WORCESTER'S MP is calling for the creation of personalised apprenticeships to help disabled people get on - saying it could make a big difference.

Robin Walker wants ministers to investigate the possibility of offering "adapted" apprenticeships to help those with learning difficulties and disabilities.

The Conservative also says autistic people would also stand a better chance of getting work and staying in a job if some of the schemes were specifically designed for them.

Last year the Worcester News revealed how Mr Walker challenged employers across Worcestershire to create 15,000 new apprenticeships by 2020.

It came after the county set itself a target of reaching 10,000 apprenticeships over the five-year period to 2015, but ended up hitting that tally 12 months early.

Recently skills minister Nick Boles said the Government was considering broadening the job schemes out to help employers develop apprenticeship programmes specifically for disabled people.

Mr Walker used a debate in the House of Commons to urge Work and Pensions Secretary Stephen Crabb to take it seriously.

He said: "I was interested to hear some comments from the skills minister recently about the possibilities of adapted apprenticeship frameworks for people with particular disabilities and learning difficulties.
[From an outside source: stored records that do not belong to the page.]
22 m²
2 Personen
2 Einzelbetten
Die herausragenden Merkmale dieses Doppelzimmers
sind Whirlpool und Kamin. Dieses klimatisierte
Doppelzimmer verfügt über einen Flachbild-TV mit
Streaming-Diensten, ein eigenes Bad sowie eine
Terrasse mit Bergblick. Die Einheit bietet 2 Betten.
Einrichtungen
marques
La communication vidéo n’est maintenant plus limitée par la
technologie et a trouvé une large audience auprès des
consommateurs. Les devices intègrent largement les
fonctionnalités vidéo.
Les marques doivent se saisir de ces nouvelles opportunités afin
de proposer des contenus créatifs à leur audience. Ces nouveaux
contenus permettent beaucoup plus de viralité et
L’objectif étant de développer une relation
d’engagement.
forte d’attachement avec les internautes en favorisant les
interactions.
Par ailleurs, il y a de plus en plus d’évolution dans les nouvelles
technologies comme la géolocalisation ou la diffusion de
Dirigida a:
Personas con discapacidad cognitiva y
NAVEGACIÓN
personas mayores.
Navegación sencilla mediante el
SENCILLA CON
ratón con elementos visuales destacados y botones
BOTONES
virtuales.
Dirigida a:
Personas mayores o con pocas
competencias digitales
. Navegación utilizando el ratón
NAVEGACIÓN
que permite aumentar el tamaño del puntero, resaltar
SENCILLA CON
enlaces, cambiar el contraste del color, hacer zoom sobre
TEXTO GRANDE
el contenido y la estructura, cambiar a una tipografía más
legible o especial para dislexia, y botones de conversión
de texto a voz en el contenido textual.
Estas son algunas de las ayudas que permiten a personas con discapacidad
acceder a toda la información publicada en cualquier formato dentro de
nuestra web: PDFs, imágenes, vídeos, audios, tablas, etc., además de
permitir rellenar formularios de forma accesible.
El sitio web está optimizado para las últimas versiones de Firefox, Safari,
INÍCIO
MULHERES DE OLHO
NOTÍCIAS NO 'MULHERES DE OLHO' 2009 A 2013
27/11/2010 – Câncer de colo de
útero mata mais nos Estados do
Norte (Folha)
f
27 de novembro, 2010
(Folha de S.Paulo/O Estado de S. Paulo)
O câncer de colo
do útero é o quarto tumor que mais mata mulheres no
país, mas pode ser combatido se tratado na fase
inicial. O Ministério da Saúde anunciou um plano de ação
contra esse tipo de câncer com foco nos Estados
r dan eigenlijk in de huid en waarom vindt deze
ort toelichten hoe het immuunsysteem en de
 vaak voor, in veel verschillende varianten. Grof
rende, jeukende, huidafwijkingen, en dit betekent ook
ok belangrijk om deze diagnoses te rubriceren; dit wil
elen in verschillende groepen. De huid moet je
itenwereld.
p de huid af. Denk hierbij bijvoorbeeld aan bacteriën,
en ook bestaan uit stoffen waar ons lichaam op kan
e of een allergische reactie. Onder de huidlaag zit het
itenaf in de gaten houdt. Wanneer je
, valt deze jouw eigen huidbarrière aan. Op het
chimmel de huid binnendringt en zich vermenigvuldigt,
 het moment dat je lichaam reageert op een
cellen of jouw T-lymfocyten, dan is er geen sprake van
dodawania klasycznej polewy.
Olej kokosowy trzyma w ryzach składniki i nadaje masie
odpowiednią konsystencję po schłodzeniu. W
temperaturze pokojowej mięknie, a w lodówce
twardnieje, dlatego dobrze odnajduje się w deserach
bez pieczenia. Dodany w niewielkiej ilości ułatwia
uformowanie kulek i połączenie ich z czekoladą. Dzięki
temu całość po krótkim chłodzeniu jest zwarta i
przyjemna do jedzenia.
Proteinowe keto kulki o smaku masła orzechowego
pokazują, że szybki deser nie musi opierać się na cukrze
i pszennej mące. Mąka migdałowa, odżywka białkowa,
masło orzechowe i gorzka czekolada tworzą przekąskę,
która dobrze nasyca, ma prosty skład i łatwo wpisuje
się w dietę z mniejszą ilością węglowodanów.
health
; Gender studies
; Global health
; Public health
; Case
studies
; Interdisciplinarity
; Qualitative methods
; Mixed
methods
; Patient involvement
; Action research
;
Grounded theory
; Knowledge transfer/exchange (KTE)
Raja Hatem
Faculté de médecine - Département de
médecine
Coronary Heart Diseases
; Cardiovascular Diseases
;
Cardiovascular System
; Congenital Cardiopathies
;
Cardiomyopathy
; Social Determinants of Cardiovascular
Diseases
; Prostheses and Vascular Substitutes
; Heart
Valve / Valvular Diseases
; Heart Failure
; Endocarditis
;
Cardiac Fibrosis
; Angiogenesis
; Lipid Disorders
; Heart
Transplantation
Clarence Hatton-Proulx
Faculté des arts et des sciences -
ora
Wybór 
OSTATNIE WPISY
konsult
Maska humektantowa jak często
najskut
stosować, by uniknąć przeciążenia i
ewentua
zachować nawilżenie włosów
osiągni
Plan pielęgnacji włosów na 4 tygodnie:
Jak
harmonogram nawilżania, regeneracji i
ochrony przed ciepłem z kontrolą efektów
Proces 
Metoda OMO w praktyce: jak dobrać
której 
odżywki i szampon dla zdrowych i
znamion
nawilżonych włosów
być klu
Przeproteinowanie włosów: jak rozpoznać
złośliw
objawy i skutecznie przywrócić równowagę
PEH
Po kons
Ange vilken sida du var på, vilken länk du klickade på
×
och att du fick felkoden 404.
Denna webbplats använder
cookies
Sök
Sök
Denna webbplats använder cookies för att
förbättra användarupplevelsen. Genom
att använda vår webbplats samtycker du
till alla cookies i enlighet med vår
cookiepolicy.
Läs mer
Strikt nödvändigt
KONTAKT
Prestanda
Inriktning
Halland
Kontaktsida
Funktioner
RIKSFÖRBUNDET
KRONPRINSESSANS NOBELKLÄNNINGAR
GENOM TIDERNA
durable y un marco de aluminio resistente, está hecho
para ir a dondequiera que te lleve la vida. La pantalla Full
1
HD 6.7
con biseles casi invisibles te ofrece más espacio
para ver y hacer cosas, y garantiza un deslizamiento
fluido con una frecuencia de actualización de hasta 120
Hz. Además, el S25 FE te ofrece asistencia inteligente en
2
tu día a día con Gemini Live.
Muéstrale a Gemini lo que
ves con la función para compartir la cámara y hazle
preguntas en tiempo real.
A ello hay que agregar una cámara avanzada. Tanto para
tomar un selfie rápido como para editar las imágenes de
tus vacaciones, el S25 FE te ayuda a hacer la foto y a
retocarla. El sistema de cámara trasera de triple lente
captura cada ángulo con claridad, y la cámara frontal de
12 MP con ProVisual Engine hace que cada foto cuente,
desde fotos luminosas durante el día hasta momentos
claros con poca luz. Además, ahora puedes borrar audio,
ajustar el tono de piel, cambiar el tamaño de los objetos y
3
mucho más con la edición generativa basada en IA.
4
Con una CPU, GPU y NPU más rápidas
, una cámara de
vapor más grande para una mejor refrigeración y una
"We recently had a fantastic cross-party debate about autism.

"Does (Mr Crabb) agree that for people with autism, apprenticeships can offer a very good way forward if they are properly designed?"

Mr Crabb told him a group of MPs known as the "accessible apprenticeship taskforce" are looking at this right now, which will report to him.

"I am sure autism will be one of the aspects that we consider," he said.

"The scale of the challenge is demonstrated by the forecasts, and by the way our demographics are changing.

"More and more of us of working age will be living with some kind of health condition in the future that will need to be managed for us to stay healthy in work. "Around 12 million people of working age are already living with at least one long-term condition, and that figure is forecast to rise."

Nationally, Prime Minister wants three million new apprenticeships to be created by 2020.

But in recent months a forthcoming 'apprenticeship levy' has been the subject of some debate, with employers with a pay bill in excess of £3 million each year requiring to pay into it.

The tax will be charged at a rate of 0.5 per cent of the annual payroll, minus a £15,000 allowance.